Requirement
Please copy each line of the records below that holds the word "personnalisés".

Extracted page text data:
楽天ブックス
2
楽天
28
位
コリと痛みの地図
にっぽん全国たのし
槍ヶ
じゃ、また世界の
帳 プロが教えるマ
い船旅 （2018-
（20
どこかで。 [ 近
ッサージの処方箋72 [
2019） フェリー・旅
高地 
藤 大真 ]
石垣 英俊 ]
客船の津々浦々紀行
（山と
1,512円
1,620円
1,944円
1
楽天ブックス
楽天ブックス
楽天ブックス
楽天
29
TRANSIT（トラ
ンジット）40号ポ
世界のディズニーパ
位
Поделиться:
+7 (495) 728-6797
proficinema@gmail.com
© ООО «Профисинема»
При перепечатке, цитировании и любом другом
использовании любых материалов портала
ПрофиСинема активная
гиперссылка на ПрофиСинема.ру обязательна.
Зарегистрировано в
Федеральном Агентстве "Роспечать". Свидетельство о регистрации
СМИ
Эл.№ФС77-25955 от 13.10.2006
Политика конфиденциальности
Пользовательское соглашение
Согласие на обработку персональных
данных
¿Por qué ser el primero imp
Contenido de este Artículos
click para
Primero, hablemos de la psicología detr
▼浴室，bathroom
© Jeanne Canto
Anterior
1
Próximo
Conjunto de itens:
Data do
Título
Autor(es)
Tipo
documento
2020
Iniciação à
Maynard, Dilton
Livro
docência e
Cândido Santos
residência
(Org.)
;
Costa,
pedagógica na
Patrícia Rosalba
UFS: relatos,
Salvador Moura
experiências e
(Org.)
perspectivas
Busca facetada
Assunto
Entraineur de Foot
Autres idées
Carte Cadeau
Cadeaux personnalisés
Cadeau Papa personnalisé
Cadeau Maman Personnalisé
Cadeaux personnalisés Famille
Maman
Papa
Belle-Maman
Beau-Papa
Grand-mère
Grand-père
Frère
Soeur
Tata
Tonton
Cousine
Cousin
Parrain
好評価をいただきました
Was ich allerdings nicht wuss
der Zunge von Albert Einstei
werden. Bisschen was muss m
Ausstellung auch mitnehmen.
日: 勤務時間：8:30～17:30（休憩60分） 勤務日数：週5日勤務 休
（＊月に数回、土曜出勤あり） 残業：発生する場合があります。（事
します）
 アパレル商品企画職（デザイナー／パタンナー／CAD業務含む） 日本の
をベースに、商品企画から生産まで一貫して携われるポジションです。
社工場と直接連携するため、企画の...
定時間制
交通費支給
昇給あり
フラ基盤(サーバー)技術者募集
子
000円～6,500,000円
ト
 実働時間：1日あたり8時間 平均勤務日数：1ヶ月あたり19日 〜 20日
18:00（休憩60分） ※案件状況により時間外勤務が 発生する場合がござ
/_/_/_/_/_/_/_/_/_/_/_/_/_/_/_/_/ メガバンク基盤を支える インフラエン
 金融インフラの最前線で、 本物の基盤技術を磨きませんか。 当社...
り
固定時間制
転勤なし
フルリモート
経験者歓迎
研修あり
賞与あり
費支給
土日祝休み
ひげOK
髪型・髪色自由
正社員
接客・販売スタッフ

Solution to this exercise
Cadeaux personnalisés
Cadeaux personnalisés Famille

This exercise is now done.